#### Task instructions:
Go through the records, and copy each line in which the string "imágenes" is present.

(Dataset entries)
..............................

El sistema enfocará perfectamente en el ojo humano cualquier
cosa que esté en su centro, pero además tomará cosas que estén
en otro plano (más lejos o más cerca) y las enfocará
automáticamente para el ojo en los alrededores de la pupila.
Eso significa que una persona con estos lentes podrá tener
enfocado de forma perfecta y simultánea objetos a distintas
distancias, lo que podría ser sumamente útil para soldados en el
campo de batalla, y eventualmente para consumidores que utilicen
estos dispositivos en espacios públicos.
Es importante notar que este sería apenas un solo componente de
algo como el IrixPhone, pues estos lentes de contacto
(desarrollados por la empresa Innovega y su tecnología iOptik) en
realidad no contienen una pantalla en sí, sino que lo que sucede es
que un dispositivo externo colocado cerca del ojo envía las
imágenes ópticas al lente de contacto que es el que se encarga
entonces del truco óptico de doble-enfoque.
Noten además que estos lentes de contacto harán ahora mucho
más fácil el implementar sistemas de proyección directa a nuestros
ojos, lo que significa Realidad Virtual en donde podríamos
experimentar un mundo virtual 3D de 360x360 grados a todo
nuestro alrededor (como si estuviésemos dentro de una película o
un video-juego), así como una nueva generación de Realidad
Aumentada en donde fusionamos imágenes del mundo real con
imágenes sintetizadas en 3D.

..............................

#### Answer to this task:
imágenes ópticas al lente de contacto que es el que se encarga
Aumentada en donde fusionamos imágenes del mundo real con
imágenes sintetizadas en 3D.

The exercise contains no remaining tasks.